At this particular time in my life, I was very aware of the fact that most people in Los Angeles are here because of work and that most people do things all day that they don’t like doing so that they can eventually do what they want. Actresses are waiters, writers are assistant editors, whatever. Instead of asking her, “So, what do you do?” I asked her, “So, girl, what’s your passion?”
Look: I know it was a fucking weird question and my role in all of this still haunts me to this day. “What’s your passion,” is arguably the oddest second question to ever ask a human ever. I was hoping she’d say something interesting like, “Oh, I want to work with sea mammals,” or “I’m an executive assistant but I really like doing stand up,” or something. I was hoping for the best here, I wanted to try and ask her something that wouldn’t make her think about how much her life sucked. You want to know what she said to me?

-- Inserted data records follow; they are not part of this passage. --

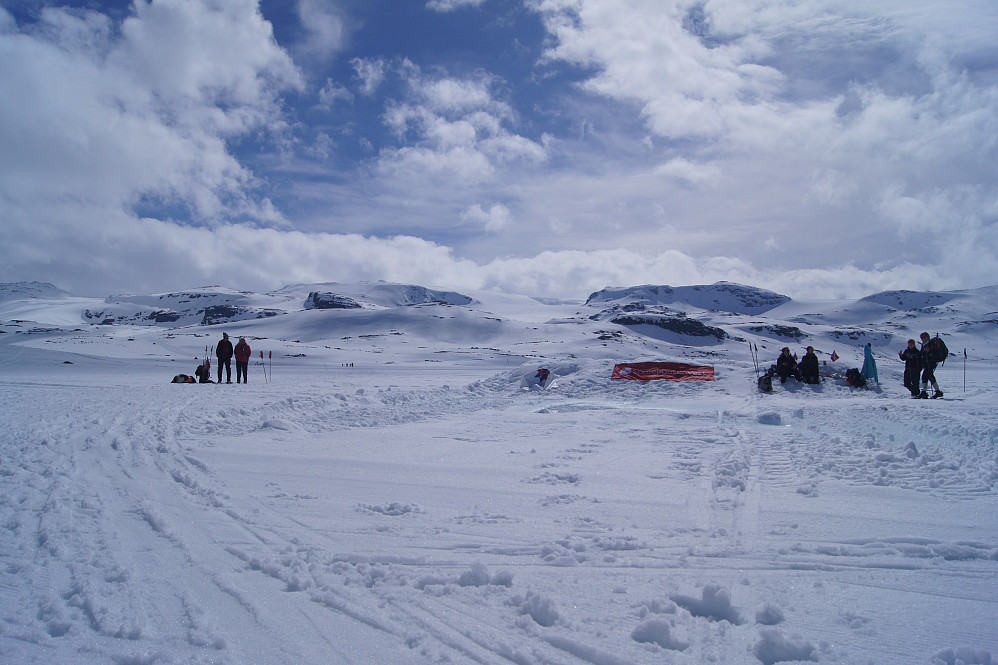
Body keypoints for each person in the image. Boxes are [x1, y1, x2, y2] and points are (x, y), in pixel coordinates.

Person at [918, 331, 943, 399]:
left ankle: (925, 392)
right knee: (928, 376)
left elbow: (932, 352)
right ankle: (935, 392)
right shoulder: (924, 344)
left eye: (923, 337)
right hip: (928, 362)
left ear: (927, 337)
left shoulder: (930, 343)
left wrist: (928, 352)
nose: (922, 339)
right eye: (921, 337)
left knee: (927, 376)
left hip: (931, 362)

“Excuse me? No. No. I know people like you and you’re just some L.A. user bitch. You’re just trying to see what you can get from me so I can further your career. Fuck you. You want to know what? You’re probably lonely and I go home to a good man every night who loves me and I’m happy, okay? I’m happy, and you’re just a bitch who uses people to get what you need.”
Well, to say that I was confused and hurt by this accusation would be an understatement. I was straight bewildered. I had never met this woman in my life, wanted nothing from her and honestly didn’t give a shit about her. I was pretending to show interest in her because my friends were doing the same and honestly? I wanted to go home so I could start my work for the next day and go to bed with my man, who is a Chihuahua, not sit there and talk to the homeless man’s Lisa Loeb and grill her for career advice.

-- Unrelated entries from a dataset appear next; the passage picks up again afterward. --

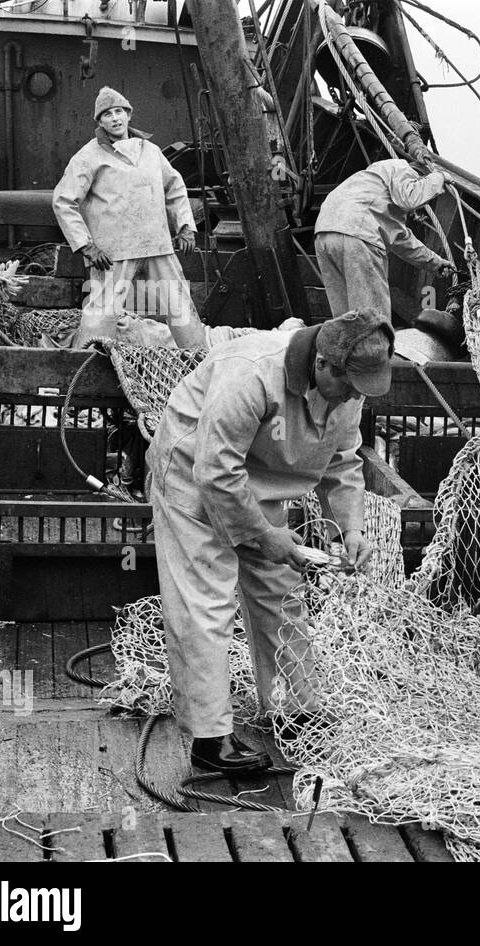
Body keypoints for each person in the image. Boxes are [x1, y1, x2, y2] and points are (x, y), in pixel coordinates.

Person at [146, 311, 391, 773]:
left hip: (260, 482)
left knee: (282, 595)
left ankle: (292, 709)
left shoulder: (349, 389)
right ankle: (209, 738)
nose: (358, 396)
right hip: (193, 482)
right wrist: (262, 535)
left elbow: (341, 461)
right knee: (206, 606)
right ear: (323, 365)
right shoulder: (251, 372)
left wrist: (353, 528)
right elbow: (215, 471)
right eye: (353, 386)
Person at [52, 86, 204, 350]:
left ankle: (199, 359)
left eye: (119, 111)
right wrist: (87, 246)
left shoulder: (151, 151)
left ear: (129, 115)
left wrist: (186, 227)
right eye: (107, 114)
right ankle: (85, 365)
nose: (115, 118)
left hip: (157, 243)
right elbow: (63, 200)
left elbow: (175, 186)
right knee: (102, 312)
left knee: (179, 305)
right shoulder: (89, 156)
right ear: (100, 121)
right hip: (112, 251)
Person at [314, 157, 455, 329]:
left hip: (325, 233)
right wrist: (439, 177)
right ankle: (376, 353)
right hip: (360, 233)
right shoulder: (402, 168)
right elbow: (411, 198)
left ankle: (344, 353)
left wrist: (436, 263)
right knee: (374, 319)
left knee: (344, 320)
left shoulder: (372, 183)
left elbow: (402, 240)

I don’t even remember exactly how I responded to this attack. I think I laughed in her face and was like, “Um, okay. Does your man know you conduct yourself like this in public?” before walking back to the valet station. What I do remember was spending the next two weeks on the phone with Ed asking him every day what was so wrong about asking someone what her passion is and what it is about me that warranted this reaction from her.

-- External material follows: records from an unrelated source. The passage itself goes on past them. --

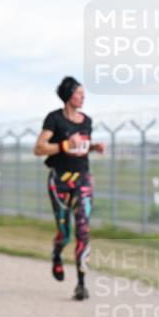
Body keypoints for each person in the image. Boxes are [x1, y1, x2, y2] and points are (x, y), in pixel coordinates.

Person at [32, 76, 106, 300]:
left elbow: (80, 148)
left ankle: (81, 284)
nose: (83, 97)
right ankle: (57, 254)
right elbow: (39, 148)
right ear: (68, 95)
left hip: (83, 180)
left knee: (83, 230)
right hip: (60, 182)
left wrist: (93, 147)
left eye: (83, 93)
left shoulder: (87, 121)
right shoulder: (54, 119)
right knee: (64, 234)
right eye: (79, 93)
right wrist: (65, 144)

I really wanted her to be a dolphin trainer. I was hoping she trained dolphins and was spiritual with animals. The last type of person I desire to randomly meet is someone who works in the arts. I have those types metaphorically coming out of every orifice on my body, thank you. And I’d really like to know how all that misdirected, assumption-based anger works for her in meetings and in her day-to-day interactions. I’d really love to know how her co-workers and “good man” feel about the fact that she’s a social liability with insecurity seeping out of every pore of her sloppy, rage-filled body.
Fact is, having dope friends who can introduce you to people or get you a meeting is great, but no one can do anything for you if you ultimately can’t do it for yourself. I don’t know what commercial audition this woman didn’t get a callback for or what one-woman show she wrote that was rejected from every theater in town, but to come at me with all that? That was a bigger failure than her career probably is. I’m actually pretty queenly and generous and don’t do well with friendships that don’t feel mutually beneficial on every level.
This is a message to that loose cannon and any other loose cannon out there: Don’t let your interior be as ugly and pointless as your exterior and for your information, Molly McAleer has never needed anyone but Molly McAleer. I was trying to be nice.